| Directions |
1. Render this sentence from the post on school funding and taxes into Spanish: "Everybody has a plan because everybody has a complaint."
2. Extend the post on school funding and taxes past its last line with the next part.

Taxes, New Hampshire, and New York

Two weeks ago, I talked about the difficulties Vermont has been having with its system of funding education. Although the Green Mountain State is no stranger to broad-based taxes, a group of cities and towns still alleged the system was unfair, and required greater reliance on the sales or income tax.

Now, let's take a look at another state with an income and a sales tax, New York. Do they have an equitable system of funding education? Are their property tax bills low? It seems not:

Everybody has a plan because everybody has a complaint. Eat a burger at a barbecue and someone asks if your taxes have gone up and is there any end in sight...In New York, that heavy reliance on property taxes is about $19 billion, or 43 percent of what we spend on schools. But the education department reports that "a student's access to educational resources depends in large part on where he or she lives, raising serious concerns about the equity of student opportunities."

I think the emotion this New Hampshire resident is feeling right now is called Schadenfreude. But am I wrong to feel it? I don't think so.

2 Comments:

Blogger Pascals Bookie said...

Dataset entries:
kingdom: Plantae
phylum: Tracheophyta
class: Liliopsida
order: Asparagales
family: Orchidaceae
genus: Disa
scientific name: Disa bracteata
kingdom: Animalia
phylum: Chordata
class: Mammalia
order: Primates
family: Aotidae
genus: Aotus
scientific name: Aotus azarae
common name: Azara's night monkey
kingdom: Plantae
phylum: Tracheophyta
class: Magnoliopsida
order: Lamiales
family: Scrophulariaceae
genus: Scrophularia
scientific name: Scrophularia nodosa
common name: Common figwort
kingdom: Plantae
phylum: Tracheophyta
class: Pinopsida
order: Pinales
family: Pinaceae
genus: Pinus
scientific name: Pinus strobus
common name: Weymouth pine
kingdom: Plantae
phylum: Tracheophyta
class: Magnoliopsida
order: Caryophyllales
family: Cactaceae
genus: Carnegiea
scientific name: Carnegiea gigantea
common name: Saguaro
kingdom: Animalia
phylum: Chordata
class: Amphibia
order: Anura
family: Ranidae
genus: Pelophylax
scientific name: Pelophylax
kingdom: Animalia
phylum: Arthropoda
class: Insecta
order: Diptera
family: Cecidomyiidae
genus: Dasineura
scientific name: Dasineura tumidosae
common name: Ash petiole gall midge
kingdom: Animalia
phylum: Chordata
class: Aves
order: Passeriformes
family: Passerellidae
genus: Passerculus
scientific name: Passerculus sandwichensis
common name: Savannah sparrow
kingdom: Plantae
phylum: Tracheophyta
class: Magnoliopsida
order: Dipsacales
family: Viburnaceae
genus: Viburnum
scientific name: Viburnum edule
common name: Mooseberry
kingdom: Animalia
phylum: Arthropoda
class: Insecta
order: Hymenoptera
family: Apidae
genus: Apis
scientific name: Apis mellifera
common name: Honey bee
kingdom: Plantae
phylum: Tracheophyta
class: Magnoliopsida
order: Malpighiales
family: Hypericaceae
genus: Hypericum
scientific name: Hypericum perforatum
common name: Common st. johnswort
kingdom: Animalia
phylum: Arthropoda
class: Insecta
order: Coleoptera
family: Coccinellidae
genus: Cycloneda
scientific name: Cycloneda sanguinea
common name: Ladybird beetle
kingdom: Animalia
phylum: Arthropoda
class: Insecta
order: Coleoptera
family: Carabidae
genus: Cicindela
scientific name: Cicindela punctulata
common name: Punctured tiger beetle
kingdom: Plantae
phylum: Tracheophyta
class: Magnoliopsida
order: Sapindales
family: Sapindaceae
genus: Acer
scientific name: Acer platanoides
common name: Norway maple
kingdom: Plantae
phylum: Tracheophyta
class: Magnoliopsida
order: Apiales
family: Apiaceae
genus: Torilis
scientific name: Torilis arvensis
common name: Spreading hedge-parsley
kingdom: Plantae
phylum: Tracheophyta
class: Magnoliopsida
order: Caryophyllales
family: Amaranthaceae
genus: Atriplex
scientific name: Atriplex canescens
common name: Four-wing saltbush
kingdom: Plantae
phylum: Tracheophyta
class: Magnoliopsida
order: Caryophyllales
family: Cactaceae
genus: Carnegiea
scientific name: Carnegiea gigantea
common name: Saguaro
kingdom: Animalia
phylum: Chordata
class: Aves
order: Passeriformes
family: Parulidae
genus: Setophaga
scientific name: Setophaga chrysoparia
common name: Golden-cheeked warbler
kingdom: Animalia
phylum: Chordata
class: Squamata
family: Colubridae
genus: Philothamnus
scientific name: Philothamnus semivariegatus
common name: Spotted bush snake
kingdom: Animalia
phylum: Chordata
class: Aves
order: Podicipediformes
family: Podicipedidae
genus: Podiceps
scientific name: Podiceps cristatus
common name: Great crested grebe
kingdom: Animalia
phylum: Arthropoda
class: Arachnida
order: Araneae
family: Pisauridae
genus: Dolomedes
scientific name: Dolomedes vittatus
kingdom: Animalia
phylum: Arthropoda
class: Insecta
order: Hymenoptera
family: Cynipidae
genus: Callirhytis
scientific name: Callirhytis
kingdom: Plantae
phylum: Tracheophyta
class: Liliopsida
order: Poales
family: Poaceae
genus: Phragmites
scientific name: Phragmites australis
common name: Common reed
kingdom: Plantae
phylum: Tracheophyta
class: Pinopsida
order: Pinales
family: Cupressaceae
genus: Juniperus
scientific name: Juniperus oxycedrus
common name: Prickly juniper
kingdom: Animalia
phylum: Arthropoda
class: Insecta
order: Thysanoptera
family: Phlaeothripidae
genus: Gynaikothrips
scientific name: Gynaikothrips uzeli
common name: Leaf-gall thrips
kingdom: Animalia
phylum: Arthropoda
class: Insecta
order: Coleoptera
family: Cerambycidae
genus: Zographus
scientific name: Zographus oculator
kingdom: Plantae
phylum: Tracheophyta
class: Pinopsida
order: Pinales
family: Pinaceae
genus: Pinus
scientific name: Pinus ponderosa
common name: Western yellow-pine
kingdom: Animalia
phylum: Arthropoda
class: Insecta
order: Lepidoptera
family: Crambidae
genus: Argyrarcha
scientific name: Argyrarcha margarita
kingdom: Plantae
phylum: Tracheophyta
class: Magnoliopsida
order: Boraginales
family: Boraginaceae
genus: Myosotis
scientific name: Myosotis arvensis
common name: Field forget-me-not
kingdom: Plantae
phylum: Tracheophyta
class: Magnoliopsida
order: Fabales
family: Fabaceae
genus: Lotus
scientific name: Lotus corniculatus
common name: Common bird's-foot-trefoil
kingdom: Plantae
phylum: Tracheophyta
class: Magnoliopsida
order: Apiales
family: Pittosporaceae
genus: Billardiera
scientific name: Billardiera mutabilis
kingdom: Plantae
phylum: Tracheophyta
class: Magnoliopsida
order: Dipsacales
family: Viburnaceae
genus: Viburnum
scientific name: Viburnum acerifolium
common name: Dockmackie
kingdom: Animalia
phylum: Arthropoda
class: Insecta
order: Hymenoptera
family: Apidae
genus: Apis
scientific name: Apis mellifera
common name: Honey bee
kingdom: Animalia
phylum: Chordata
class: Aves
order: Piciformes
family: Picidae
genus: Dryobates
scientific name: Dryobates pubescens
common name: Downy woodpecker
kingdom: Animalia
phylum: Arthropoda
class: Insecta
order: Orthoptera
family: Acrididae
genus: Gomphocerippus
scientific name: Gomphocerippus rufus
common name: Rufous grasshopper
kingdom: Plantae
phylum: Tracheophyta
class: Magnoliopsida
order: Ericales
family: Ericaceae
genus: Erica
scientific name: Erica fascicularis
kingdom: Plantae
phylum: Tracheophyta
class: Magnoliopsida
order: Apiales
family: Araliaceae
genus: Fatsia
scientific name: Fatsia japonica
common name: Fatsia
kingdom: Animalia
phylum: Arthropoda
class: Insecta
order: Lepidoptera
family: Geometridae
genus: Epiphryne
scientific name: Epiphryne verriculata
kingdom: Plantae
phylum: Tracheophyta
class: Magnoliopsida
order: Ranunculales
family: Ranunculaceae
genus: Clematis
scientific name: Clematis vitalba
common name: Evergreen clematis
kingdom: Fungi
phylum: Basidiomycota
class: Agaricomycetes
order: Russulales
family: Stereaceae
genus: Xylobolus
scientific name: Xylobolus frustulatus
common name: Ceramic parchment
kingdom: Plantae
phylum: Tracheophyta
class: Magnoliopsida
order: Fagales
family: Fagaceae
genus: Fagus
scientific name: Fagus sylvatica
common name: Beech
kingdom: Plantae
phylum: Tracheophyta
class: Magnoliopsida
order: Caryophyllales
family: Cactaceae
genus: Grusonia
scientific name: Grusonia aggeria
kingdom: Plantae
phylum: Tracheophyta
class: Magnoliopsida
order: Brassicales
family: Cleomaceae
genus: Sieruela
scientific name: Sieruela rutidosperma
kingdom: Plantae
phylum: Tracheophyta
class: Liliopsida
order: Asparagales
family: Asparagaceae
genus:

| Exercise results |
1. Todo el mundo tiene un plan porque todo el mundo tiene una queja.

2.
Schadenfreude, for anyone who both didn't know its meaning, and didn't bother to check the link, means "Shameful joy."

I live in New York City, which provides just about the entirety of the tax money that the rest of the state runs on, but not the local taxes. Because of this, NYC schools have barely enough money to provide buildings in which to hold their student, and no money to provide the rest of the essentials. They're prisons for children. They're horrible. And it's been going on for so long that anybody with even a little bit of money sends their kids to any private school that they can afford, and the churches put up any money that they can spend for the children of their congregations to attend their parochial schools, and even that got so bad that the Catholic diocese had to close down half their schools a couple years ago.

The schools are awful, and because they've been so bad for so long, they've only gotten worse, and the rich population of the city has no interest in seeing them improve. It's so bad that when Cynthia Nixon sent her child to public school as a sign of solidarity, it made front-page headlines. Children go to school in prisons, learn nothing, almost none of them go to college, because they haven't been trained well enough to get in, and have never been taught that it's a worthwhile option, they drop out in astonishing numbers, and they join gangs because that's they only way for them to earn any money or respect.

So, two things. One, taxes aren't everything. You also need a populace that cares enough about public education to actually change it for the better. The education budget should be mandated as only coming from state funds, if not federal funds. As long as children refuse to choose who they are born to, we can't with good conscience keep up a system wherein their educational quality is based on their neighborhood.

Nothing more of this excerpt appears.